Count the lines in the listing below that contain the word "مراحيض" and reply with that number alone.

=== RECORDS FOR THE TASK ===

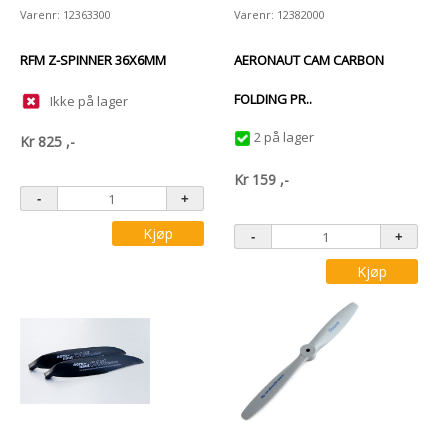
Varenr: 12363300
Varenr: 12382000
RFM Z-SPINNER 36X6MM
AERONAUT CAM CARBON
FOLDING PR..
Ikke på lager
2 på lager
Kr
825
,-
Kr
159
,-
Kjøp
Kjøp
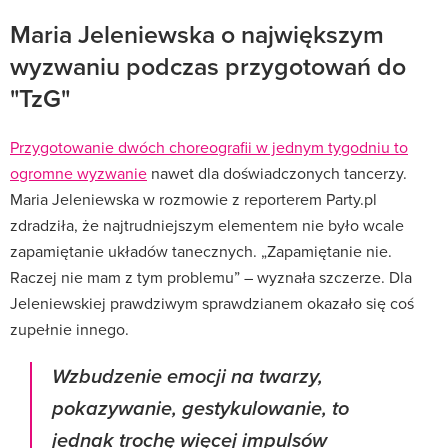
Maria Jeleniewska o największym
wyzwaniu podczas przygotowań do
"TzG"
Przygotowanie dwóch choreografii w jednym tygodniu to
ogromne wyzwanie
nawet dla doświadczonych tancerzy.
Maria Jeleniewska w rozmowie z reporterem Party.pl
zdradziła, że najtrudniejszym elementem nie było wcale
zapamiętanie układów tanecznych. „Zapamiętanie nie.
Raczej nie mam z tym problemu” – wyznała szczerze. Dla
Jeleniewskiej prawdziwym sprawdzianem okazało się coś
zupełnie innego.
Wzbudzenie emocji na twarzy,
pokazywanie, gestykulowanie, to
jednak trochę więcej impulsów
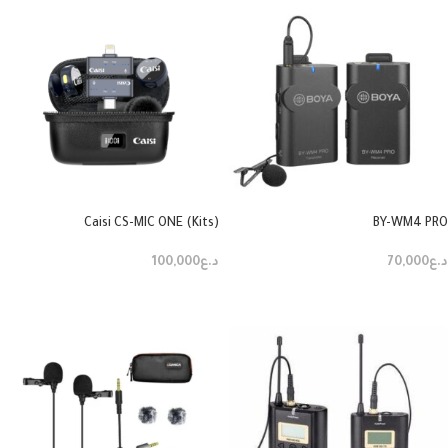
Caisi CS-MIC ONE (Kits)
BY-WM4 PRO
د.ع
70,000
د.ع
100,000
إضافة إلى السلة
إضافة إلى السلة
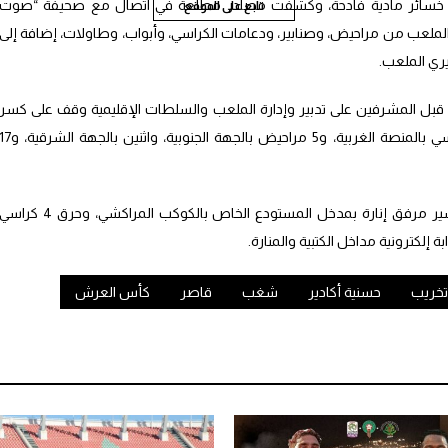
ي خسائر مادية فادحة، وكشفت مصادر مطلعة في اتصال مع صحيفة “صوت
تابع على الموقع
ملعب من مراحيض، وصنابير، ودعامات الكراسي، وأبواب، وطاولات، إضافة إلى
ري الملعب.
قبل المشرفين على تدبير وإدارة الملعب والسلطات الإقليمية وقف على كسر
طاولة بمستودع الملابس، و22 ودعامات كراسي بالمنصة الغربية، و5 مراحيض بالجهة الجنوبية، واثنين بالجهة الش
وخلص المصدر إلى أن التقرير سجل أيضا تكسير مرفق إنارة بمدخل المستودع الخاص بالكوكب المراكشي، وحرق 4 كرا
تخريب
حسنية أكادير
شغب
قاصر
كأس العرش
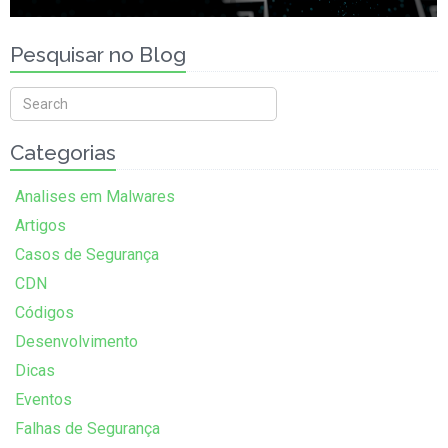
Pesquisar no Blog
Categorias
Analises em Malwares
Artigos
Casos de Segurança
CDN
Códigos
Desenvolvimento
Dicas
Eventos
Falhas de Segurança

===

◆ **THE COMPLETED TASK**
2